Several small studies found the Abbott Labs 15-minute tests produce a significant number of false negative results. And the U.S. Food and Drug Administration has issued an alert about the tests, saying it’s still evaluating whether the tests produce too many false negatives.
But Duggan said he’s “very confident of Abbott because of our own experience.”
“We’re going to continue to review every bit of science on every test, but based on our own experience, if I had to choose to get tested tomorrow, which I may, I would go in for the Abbott 15-minute test myself,” Duggan said.

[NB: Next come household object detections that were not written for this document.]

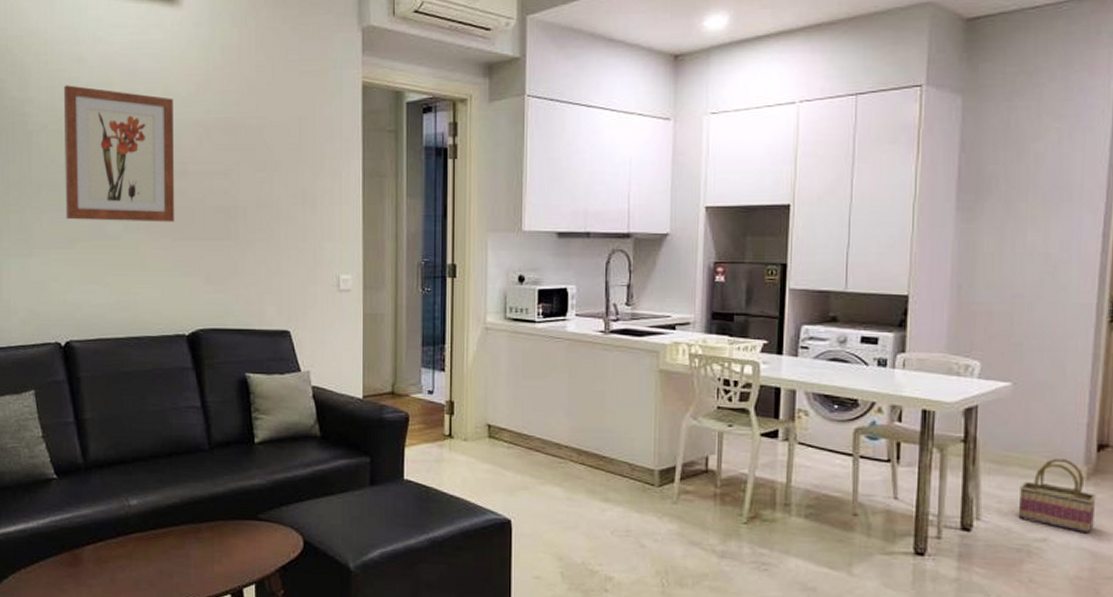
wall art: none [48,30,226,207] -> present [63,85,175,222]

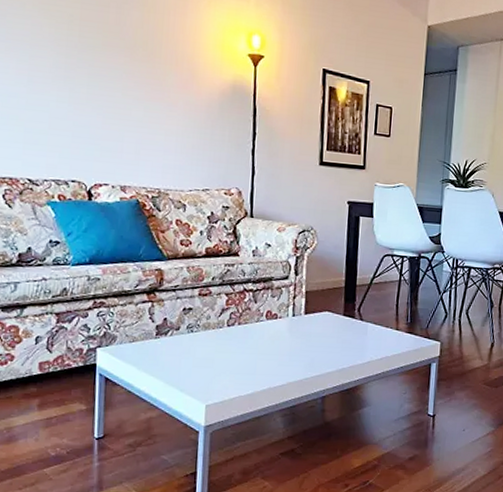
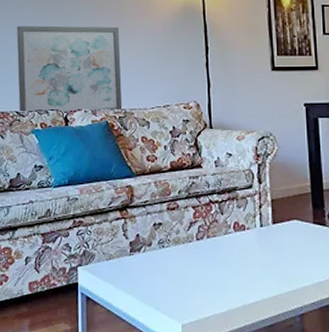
wall art: none [30,80,158,191] -> present [17,25,123,113]

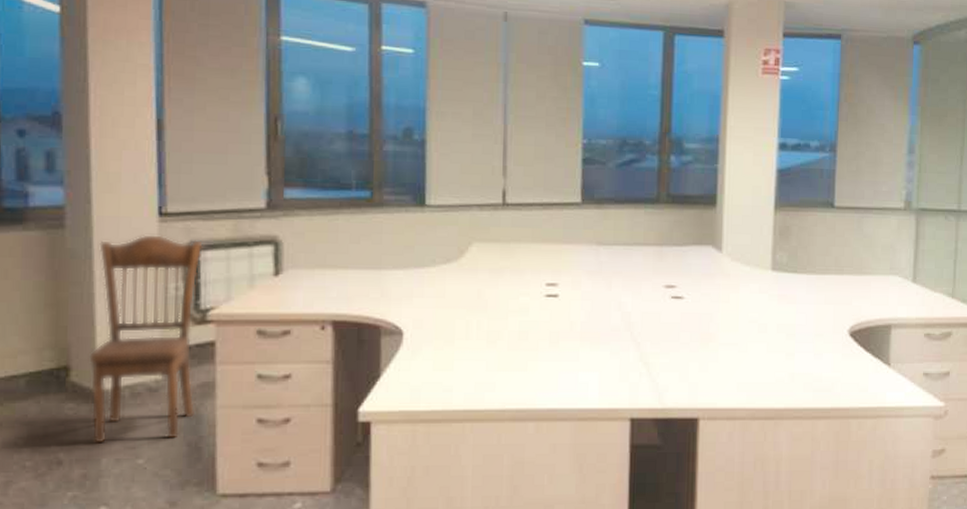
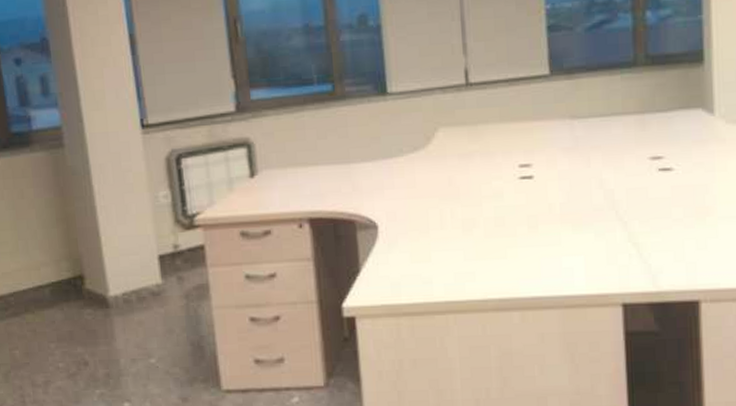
dining chair: present [88,233,203,445] -> none [94,145,195,346]

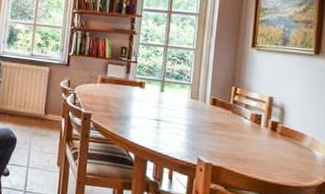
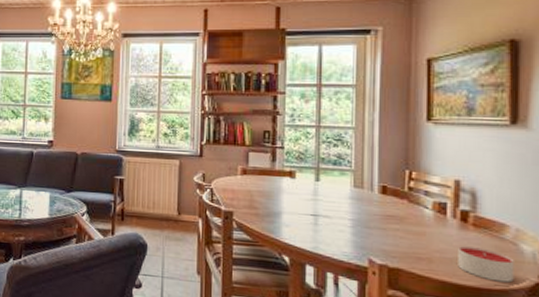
candle: none [266,150,309,181] -> present [458,245,514,283]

“Our experience has been that the Abbott tests are catching the sick people, and that they’re not having any significant false negative rates.”
Duggan said the city has tested more than 4,000 first responders and bus drivers with the Abbott test, and there’s no evidence it’s “missing a lot of sick people.”
“With all of our employees who went back to work, if in fact the Abbott test was missing a lot of sick people, we would have known that by now,” Duggan said.
On Friday, Duggan also named top Detroit Medical Center administrator and former Michigan Supreme Court Justice Conrad Mallett as the city’s Deputy Mayor. Mallett will be in charge of the city’s long-term COVID-19 response.
Duggan said he also hoped to partner with churches and other organizations around the city to create a network of community testing sites for COVID-19.